- [ARTICLE]:
Creates plot (graph) displaying statistic about the age of rule results.

Description

Creates plot (graph) displaying statistic about the age of rule results.

Generated documentatin

Usage


python3 cluster_results_age.py input.csv

Utilities for working with objects stored in AWS S3 bucket

These utilities are stored in s3 subdirectory.

upload_timestamps.py

Script to retrieve timestamp of all objects stored in AWS S3 bucket and export them to CSV.

Description

This script retrieves timestamps of all objects that are stored in AWS S3 bucket and export these timestamps to CSV file. It is possible to specify region (in S3), access key, and secret key.

Generated documentation

Usage

upload_timestamps.py [-h] -k ACCESS_KEY -s SECRET_KEY [-r REGION]
                     [-b BUCKET] -o OUTPUT [-m MAX_RECORDS]

optional arguments:
  -h, --help            show this help message and exit
  -k ACCESS_KEY, --access_key ACCESS_KEY
                        AWS access key ID
  -s SECRET_KEY, --secret_key SECRET_KEY
                        AWS secret access key
  -r REGION, --region REGION
                        AWS region, us-east-1 by default
  -b BUCKET, --bucket BUCKET
                        bucket name, insights-buck-it-openshift by default
  -o OUTPUT, --output OUTPUT
                        output file name
  -m MAX_RECORDS, --max_records MAX_RECORDS
                        max records to export (default=all)

Monitoring tools

These utilities are stored in monitoring subdirectory.

- [OBJECTIVE 1]: In the documentation, which AWS region does upload_timestamps.py use by default?
The documentation and the entries below it come from unrelated sources.

- [DATA ENTRIES]:
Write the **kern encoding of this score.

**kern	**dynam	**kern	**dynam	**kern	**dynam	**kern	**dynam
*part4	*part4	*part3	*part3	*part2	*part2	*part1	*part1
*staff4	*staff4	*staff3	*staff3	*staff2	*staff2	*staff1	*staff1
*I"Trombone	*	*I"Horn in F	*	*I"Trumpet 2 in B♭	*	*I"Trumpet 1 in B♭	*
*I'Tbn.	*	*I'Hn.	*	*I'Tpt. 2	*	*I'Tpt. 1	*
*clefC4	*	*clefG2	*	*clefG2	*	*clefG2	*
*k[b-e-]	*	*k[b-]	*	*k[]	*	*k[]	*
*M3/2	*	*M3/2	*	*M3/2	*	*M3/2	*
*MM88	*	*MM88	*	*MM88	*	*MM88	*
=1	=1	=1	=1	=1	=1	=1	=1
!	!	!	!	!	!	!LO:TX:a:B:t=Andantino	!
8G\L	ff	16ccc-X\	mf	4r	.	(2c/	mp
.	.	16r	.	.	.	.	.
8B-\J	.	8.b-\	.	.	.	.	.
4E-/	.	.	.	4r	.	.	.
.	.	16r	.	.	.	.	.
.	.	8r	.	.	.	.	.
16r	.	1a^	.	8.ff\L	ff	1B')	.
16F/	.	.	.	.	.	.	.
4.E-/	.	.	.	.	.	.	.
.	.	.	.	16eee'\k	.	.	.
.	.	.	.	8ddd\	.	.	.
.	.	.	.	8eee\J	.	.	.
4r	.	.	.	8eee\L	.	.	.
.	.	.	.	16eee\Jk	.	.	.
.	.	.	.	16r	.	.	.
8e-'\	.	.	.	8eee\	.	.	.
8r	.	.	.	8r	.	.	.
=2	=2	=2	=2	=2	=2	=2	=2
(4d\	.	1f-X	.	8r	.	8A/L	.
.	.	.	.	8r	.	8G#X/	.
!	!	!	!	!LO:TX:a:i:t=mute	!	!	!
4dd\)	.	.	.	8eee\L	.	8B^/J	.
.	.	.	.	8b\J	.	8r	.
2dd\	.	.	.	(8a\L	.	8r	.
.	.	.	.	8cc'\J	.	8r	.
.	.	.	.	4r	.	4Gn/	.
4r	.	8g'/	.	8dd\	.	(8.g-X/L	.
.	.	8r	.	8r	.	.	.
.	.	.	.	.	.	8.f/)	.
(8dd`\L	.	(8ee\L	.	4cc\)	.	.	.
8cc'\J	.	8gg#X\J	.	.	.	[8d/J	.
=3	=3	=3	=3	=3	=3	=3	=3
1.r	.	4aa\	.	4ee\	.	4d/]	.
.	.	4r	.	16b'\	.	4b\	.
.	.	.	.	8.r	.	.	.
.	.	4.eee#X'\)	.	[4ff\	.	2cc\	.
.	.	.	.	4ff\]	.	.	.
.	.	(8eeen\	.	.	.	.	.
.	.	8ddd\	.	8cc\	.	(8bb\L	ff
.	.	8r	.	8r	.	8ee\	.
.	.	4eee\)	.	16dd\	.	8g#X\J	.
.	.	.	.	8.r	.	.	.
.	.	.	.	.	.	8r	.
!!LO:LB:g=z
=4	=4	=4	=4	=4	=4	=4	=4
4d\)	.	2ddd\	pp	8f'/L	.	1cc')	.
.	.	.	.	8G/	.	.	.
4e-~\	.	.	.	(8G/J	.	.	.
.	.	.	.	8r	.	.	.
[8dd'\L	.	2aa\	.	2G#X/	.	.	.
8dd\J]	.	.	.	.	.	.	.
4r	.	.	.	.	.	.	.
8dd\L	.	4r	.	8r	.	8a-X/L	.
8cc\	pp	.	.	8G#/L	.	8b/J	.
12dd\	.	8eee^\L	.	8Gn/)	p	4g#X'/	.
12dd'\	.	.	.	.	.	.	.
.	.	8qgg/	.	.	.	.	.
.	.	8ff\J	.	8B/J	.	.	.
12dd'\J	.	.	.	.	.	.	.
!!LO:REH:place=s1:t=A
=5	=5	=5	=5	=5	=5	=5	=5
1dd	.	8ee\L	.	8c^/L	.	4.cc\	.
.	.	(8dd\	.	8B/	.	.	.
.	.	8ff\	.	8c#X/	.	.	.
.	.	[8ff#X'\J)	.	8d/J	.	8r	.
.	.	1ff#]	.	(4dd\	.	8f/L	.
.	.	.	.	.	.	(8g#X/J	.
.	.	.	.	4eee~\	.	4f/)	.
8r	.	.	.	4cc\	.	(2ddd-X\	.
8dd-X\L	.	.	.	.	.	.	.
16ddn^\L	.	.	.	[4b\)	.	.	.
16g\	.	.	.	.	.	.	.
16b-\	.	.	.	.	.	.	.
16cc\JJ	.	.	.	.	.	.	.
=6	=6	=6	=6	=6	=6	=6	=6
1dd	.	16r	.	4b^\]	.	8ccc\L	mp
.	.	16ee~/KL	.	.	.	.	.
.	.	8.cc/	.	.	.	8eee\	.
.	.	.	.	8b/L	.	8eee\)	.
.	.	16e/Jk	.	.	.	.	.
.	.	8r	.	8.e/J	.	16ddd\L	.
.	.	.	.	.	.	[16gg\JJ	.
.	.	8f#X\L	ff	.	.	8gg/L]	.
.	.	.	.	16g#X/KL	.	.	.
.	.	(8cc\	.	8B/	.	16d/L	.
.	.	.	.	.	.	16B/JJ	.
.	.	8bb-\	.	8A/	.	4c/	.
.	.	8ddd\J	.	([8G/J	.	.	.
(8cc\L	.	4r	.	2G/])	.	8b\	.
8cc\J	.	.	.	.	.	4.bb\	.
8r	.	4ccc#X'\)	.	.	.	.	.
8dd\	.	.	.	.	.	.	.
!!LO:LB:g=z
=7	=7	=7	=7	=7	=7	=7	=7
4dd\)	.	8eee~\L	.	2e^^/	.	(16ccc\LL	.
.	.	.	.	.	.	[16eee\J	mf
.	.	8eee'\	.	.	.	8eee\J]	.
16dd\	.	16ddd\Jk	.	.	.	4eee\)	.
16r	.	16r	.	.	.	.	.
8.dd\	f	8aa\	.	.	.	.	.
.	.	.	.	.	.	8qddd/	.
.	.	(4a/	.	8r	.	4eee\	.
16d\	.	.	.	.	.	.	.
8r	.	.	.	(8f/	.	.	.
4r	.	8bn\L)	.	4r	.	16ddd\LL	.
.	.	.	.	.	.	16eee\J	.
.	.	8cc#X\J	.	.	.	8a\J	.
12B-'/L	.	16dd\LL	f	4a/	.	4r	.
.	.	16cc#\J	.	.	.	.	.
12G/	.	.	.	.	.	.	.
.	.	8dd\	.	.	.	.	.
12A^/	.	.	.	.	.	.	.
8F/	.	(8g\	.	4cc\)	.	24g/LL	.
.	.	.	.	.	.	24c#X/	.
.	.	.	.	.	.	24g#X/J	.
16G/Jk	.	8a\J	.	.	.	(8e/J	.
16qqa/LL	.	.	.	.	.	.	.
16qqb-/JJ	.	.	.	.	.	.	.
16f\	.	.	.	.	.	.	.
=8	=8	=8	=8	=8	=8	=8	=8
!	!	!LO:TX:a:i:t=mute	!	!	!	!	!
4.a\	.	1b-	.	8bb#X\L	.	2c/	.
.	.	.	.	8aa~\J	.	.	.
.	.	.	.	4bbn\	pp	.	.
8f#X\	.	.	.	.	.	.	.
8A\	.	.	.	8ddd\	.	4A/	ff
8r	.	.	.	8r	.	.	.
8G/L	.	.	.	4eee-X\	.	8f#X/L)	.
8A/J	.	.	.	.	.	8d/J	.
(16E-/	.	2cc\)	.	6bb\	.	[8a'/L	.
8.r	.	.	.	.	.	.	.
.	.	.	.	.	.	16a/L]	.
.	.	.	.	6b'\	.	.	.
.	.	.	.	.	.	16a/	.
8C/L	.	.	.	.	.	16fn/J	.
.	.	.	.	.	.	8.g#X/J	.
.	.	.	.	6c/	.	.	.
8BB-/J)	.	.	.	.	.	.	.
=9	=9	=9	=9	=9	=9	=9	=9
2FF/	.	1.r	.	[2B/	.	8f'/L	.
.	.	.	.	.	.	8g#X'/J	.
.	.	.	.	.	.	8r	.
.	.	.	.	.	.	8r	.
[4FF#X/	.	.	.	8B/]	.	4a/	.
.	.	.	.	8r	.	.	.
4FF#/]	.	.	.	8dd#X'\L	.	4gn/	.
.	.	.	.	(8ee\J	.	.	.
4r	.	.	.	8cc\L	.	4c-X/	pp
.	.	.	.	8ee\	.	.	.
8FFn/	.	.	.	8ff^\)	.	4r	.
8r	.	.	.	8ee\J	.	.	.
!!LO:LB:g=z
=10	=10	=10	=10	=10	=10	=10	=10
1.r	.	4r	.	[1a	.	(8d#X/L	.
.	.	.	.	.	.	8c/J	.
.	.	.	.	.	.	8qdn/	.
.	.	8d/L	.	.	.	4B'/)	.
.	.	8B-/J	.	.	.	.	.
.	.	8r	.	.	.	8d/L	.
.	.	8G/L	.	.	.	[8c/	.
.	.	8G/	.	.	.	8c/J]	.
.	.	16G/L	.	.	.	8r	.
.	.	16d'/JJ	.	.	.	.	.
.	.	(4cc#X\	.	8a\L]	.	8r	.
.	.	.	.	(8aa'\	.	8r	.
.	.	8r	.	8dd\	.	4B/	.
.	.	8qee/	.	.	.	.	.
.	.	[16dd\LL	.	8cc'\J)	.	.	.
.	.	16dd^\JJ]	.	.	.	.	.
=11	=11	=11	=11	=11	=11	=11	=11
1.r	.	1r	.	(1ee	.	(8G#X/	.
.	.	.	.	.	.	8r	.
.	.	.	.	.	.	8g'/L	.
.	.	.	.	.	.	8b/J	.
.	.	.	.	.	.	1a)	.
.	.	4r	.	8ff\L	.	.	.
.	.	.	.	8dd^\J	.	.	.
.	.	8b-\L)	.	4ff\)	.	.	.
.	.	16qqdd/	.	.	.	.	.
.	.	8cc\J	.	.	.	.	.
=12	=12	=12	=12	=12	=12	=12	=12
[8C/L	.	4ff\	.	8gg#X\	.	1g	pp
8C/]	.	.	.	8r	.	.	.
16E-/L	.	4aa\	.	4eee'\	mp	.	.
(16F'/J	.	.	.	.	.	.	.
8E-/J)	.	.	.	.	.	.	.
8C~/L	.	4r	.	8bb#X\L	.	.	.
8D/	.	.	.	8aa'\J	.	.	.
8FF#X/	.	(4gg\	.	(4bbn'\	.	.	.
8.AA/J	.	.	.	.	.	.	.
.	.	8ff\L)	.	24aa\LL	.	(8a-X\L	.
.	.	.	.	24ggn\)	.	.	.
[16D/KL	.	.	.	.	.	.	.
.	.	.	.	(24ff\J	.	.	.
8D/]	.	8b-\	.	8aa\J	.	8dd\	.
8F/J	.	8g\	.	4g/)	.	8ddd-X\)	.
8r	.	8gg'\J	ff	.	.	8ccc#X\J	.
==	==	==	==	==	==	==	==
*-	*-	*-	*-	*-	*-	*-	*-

- [OBJECTIVE 2]: Select every line of the entries that contains the string "kern", matching case exactly.

- [TASK ANSWER 1]: us-east-1

- [TASK ANSWER 2]:
Write the **kern encoding of this score.
**kern	**dynam	**kern	**dynam	**kern	**dynam	**kern	**dynam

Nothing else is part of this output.